For almost two centuries, it has been one of Britain's proudest companies and a model of corporate governance. Yet it was the subject of a vicious take-over battle by U.S. giant Kraft Foods (which was advised by the amoral U.S. investment banks Goldman Sachs and Morgan Stanley). Within weeks, in a shameful breach of promise, Kraft announced it was to close the Cadbury plant in Somerdale, near Bristol, with the loss of 400 jobs. It is also likely that the company pension scheme will come under threat.

Yet Kraft chief executive Irene Rosenfeld has contemptuously turned down a request to be questioned by a committee of MPs who are investigating the takeover.

Many blame this new era of anti-Britishness on the election 16 months ago of President Obama, whose anti-colonialism has been traced to stories of his grandfather having been imprisoned and tortured by the British in Kenya in the Fifties.

For many years I have been a passionate admirer of the U.S. and never had the slightest doubt that Britain was utterly right to stand by the Americans in the long Cold War against the Soviet Union.

But I have come to believe - and it pains me terribly to say this - that U.S. values are no longer civilised values.

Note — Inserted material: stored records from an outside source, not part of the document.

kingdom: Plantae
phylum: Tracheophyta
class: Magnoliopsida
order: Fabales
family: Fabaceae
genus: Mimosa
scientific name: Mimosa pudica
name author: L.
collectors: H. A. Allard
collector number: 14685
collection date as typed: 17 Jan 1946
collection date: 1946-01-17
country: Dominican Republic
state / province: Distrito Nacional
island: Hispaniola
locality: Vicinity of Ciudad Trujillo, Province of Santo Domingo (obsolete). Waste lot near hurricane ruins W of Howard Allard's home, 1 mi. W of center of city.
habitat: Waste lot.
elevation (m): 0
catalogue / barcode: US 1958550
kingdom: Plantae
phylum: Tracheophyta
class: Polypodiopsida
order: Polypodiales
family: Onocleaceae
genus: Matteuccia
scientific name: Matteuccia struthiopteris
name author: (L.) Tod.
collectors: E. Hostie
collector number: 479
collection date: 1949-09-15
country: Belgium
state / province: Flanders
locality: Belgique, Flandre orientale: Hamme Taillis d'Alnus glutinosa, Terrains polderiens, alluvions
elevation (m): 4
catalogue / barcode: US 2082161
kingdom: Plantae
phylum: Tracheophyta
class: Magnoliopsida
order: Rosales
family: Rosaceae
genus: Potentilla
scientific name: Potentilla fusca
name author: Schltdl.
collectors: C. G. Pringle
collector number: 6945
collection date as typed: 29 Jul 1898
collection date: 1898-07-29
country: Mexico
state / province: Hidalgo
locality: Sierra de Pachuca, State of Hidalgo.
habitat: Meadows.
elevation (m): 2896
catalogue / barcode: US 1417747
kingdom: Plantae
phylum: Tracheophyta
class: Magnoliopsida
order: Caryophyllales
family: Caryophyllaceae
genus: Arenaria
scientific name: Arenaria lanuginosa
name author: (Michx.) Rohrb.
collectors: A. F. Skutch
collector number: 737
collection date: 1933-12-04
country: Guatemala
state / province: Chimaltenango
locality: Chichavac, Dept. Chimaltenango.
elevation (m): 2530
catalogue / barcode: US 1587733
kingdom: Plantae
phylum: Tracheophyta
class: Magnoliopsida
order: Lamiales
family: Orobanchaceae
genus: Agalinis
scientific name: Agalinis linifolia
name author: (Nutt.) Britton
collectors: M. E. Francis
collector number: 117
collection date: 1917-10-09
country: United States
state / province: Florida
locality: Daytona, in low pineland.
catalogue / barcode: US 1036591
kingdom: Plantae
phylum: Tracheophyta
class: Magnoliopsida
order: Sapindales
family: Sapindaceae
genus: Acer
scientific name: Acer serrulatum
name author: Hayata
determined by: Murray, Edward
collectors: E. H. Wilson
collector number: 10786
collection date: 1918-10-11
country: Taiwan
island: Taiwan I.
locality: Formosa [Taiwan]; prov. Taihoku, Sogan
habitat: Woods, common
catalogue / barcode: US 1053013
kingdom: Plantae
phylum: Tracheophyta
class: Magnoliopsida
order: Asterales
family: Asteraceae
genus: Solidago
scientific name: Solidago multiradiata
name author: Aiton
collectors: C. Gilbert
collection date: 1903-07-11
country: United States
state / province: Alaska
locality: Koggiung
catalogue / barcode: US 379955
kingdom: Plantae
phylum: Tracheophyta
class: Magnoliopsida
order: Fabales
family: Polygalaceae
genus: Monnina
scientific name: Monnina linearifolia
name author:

Read it all>>

6 comments:

Andre_Isakandar said...

The Kingdom Mataram Islam 1300 decade;the King Senopati Ing Penotogomo said:"Islama is most Borring religion because that we must make religion like culture of us,because the real Prophet is dead:the Islam must be my soul/mind/spirit with our culture,not with arab culture,because Arab is not my mind/spirit/soul,and he order to Sunan Kalijaga to teach with Wayang hindu story,theold story its mean the old age religion have one mission and have real persepektiv of Idealism,filosofi,Azaz/dialect and organitation,not like this time every 10 years arab change they program education,thak you

Pastorius said...

The article says: The British court's decision to release that information was said to be one of the reasons behind the Obama administration's coldness to Britain's concerns when Argentine forces recently started to menace the Falkland Islands in an uncomfortable echo of their 1982 invasion.

Britain was surely entitled to expect President Obama to come to the aid of an ally which, alone among European nations, has stood loyally alongside the U.S. in its two greatest conflicts of recent times - Afghanistan and Iraq.

Obama's team made the coldhearted calculation to stay neutral in the Argentine standoff, thus seeming to condone the menace to dearly held British interests and citizens.


I say: It seems to me the Obama Administration has been coldhearted to Britain from the get go.

To blame it on the KSM waterboarding issue seems silly to me, given that Obama has taken active steps to prosecute members of the Bush Administration for using waterboarding.

I don't understand the perspective of this article.

Maybe you could help me.

It could be, simply, that the man who wrote this is not actually following American politics well enough to know what Obama has actually done.

Ray Boyd said...

Well, I don't agree with him about the so called "torture". Seems to me that a little mild discomfort inflicted on an Islamic terrorist - from which he will recover - is preferable to hundreds of people killed due to same Islamic terrorist having his way.

What he is saying is forget the special relationship, it doesn't exist with Obama in power.

What I say is pull British troops out of Afghanistan and redeploy them in the Falklands together with more navy and airforce because we have the whole of South America against us.

Ray Boyd said...

That first comment is trash.

Pastorius said...

Ray,
Then, you and I are in absolute agreement. I agree with you about the torture. I agree about Obama. And, I agree that Britain ought to treat the US the way Obama treats the UK.

Simple as that.

Pastorius said...

It's like a chick. She bitches and bitches, you leave her, and then she realizes what she is missing.

I think Britain ought to do that to the US.

Maybe, just maybe the citizens of America will figure it out.

It would be a lonely world for us without Britain, Australia, Canada, Ireland, etc.

We don't have other friends. Everyone else is an ally of convenience, a la France, at best.